We were all confused and some of us marched down to the his office to find out what was up.
It seems the principal had heard from a few freshman parents that the play was all about lesbians and he decided it wasn’t appropriate. We hemmed and hawed, and the principal told us his decision was “final.”
So I marched over to the library (the librarian loved me and let me hang out in her office and use the phone if I wanted), and I called the ACLU.
The next morning, the officers of the drama club were called down to his office -– “I rented the movie last night and my real problem is that there’s a suicide, so just make sure that happens offstage and you can do the play.”
Cuz ya know, we were thinking it might be fun to have someone shoot themselves center stage. Anyway… I was reminded of this story when I read this little morsel of bigotry straight out of Sarah Palin’s hometown.
Wasilla High School’s Symphonic Jazz Choir had been working on Freddie Mercury’s hit anthem “Bohemian Rhapsody” all year in preparation for a performance at the school’s graduation next month.
The song had been played at several school events
including the prom and (as is the case for several decades now), no one seemed to have a problem with it.
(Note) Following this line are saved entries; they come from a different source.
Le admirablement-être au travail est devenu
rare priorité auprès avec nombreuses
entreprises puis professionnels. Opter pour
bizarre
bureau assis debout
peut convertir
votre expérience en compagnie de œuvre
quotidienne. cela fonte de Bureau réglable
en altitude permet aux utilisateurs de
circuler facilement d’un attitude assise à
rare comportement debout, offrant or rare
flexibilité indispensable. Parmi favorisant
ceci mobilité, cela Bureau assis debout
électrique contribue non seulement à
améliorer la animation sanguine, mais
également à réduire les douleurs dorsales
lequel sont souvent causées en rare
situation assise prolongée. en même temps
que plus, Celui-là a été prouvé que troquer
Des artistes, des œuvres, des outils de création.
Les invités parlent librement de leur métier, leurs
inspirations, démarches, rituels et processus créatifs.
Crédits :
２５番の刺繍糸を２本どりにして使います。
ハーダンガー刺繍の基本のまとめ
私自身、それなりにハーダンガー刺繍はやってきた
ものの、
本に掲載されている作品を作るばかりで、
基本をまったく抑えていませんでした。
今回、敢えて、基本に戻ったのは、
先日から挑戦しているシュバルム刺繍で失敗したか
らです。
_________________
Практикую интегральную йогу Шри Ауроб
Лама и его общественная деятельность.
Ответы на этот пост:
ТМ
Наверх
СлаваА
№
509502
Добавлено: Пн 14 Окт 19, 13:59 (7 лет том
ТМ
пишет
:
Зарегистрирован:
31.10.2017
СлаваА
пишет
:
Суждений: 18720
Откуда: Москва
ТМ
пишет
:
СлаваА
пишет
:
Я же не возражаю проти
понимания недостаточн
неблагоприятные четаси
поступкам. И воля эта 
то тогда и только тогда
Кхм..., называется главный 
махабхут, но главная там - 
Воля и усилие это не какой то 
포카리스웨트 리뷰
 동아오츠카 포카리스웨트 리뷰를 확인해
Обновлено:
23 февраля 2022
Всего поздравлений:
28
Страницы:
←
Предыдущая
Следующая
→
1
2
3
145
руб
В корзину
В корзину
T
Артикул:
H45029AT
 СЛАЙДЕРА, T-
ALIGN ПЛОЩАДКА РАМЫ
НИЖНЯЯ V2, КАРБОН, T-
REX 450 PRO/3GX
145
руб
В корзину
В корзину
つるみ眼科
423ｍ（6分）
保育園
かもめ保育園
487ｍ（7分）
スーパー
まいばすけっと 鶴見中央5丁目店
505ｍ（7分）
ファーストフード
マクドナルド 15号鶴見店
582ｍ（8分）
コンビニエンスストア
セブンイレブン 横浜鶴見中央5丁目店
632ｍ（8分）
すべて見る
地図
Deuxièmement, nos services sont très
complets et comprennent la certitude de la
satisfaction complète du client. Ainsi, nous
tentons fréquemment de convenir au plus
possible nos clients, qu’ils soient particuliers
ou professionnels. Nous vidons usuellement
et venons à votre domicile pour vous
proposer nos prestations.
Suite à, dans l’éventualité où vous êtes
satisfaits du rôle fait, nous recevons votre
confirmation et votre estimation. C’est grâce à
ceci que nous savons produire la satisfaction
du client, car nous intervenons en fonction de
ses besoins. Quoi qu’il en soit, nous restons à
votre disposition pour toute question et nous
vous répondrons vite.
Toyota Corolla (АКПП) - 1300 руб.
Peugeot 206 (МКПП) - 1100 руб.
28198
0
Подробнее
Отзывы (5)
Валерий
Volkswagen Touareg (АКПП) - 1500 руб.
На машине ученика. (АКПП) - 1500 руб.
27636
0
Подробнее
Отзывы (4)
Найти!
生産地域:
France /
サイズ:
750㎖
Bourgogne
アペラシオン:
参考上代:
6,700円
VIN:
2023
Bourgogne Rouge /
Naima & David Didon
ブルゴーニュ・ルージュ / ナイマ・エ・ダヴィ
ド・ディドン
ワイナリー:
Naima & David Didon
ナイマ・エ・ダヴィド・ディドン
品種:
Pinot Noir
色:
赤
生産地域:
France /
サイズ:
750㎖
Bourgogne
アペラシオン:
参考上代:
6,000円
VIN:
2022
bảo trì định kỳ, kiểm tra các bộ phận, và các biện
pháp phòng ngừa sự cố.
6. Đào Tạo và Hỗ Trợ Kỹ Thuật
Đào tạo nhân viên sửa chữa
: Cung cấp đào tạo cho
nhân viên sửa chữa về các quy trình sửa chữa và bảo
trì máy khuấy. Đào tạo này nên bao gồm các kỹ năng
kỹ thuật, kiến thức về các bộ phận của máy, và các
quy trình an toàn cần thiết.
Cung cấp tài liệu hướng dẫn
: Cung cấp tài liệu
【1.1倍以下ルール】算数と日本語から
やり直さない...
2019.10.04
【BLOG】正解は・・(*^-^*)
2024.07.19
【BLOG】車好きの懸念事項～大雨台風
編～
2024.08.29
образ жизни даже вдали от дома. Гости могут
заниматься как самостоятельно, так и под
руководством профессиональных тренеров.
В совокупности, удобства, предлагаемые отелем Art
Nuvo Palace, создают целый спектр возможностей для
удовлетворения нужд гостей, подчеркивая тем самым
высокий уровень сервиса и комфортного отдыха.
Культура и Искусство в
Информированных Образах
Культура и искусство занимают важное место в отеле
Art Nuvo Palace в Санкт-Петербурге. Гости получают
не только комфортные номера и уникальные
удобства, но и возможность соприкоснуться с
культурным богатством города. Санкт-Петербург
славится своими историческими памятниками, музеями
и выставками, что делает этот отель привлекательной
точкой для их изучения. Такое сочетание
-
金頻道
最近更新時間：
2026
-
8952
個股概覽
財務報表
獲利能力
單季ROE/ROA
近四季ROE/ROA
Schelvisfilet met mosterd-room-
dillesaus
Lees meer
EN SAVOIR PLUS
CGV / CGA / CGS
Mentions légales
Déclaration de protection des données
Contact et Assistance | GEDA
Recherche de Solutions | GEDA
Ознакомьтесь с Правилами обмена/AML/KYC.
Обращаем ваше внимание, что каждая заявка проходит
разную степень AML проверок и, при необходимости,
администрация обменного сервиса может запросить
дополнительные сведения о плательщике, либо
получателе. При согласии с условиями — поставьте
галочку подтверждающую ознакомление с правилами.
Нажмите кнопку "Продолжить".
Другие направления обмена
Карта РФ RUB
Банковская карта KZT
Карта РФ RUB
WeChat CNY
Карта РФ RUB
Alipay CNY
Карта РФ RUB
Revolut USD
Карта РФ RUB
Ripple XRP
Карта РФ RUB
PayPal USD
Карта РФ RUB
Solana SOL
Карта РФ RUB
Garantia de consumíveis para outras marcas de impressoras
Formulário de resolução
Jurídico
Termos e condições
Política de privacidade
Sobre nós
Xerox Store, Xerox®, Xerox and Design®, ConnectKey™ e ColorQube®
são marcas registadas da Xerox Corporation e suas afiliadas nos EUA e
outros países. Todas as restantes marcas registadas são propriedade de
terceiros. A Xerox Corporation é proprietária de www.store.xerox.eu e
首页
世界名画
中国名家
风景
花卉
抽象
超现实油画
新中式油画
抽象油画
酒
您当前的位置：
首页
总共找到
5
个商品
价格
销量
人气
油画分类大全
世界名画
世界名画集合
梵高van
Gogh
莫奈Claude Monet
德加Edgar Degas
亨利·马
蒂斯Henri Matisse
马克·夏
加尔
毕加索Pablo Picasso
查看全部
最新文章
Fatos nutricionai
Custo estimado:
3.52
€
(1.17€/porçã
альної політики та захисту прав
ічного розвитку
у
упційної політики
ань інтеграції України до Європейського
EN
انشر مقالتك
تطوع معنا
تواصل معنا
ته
Until now.
It seems Principal Dwight Probasco received some phone calls from some angry parents who deemed the song “inappropriate” because it was written by a gay man.
So, instead of realizing he was the principal of a high school which more than likely taught about Michelangelo, Alexander the Great, Socrates, Lord Byron, Walt Whitman, Oscar Wilde, Proust, Stein, Leonard Bernstein, Tennessee Williams, Andy Warhol, Leonardo Da Vinci, Melville, Tchaikovsky, Eleanor Roosevelt, Julius Caesar, Hans Christian Anderson, Aristotle, Noel Coward and Cole Porter, he decided to ban the song.
The students were naturally up in arms about this, having been practicing for some time. Choir member Casey Hight went so far as to contact a gay and lesbian organization in Anchorage for some help.
On Monday, reportedly due to fear of the ACLU, Probasco lifted the ban and is allowing an edited version of the song to be performed (to leave out the parts about killing).
The more things change, the more they stay the same.